RECORDS TO PROCESS >>
-=-=-

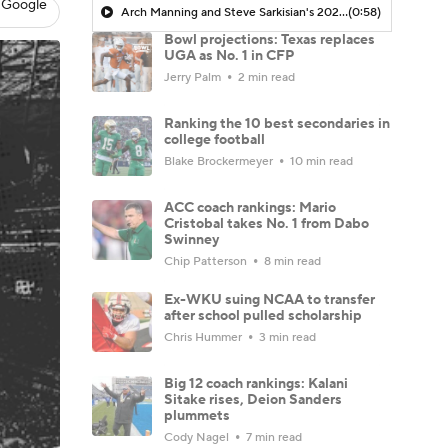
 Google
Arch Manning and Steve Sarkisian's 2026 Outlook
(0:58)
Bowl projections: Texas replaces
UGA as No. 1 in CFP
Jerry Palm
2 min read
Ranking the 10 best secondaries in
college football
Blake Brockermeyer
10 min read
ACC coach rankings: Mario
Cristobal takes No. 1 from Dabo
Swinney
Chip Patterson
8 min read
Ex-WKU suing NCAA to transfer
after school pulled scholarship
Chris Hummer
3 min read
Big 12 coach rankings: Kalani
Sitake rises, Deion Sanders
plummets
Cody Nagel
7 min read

-=-=-

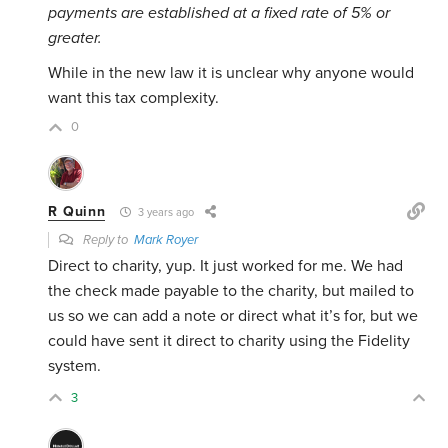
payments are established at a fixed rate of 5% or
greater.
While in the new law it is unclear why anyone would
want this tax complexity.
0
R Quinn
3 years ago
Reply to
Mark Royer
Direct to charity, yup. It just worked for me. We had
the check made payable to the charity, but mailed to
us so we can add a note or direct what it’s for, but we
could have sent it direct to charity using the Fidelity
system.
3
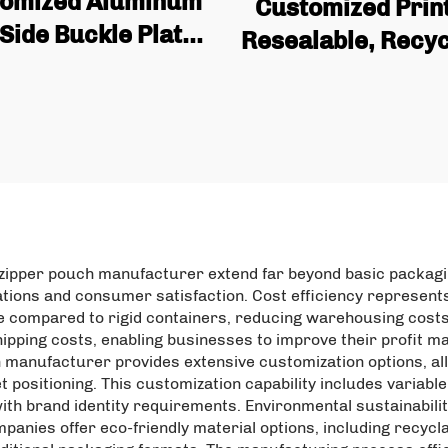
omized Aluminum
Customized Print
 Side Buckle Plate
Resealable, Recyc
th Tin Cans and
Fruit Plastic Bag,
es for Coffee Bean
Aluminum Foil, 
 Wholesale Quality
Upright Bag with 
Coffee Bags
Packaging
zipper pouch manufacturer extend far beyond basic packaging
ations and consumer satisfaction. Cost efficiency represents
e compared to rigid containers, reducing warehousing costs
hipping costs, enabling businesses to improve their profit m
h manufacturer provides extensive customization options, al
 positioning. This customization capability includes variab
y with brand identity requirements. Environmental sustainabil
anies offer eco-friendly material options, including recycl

-=-=-

ACTIVITY >>
Using the entries above, give back exactly the line containing "Wholesale Quality", the line containing "anies offer eco-friendly", and every line between them, and nothing else.

EXERCISE ANSWER >>
 Wholesale Quality
Upright Bag with 
Coffee Bags
Packaging
zipper pouch manufacturer extend far beyond basic packaging
ations and consumer satisfaction. Cost efficiency represents
e compared to rigid containers, reducing warehousing costs
hipping costs, enabling businesses to improve their profit m
h manufacturer provides extensive customization options, al
 positioning. This customization capability includes variab
y with brand identity requirements. Environmental sustainabil
anies offer eco-friendly material options, including recycl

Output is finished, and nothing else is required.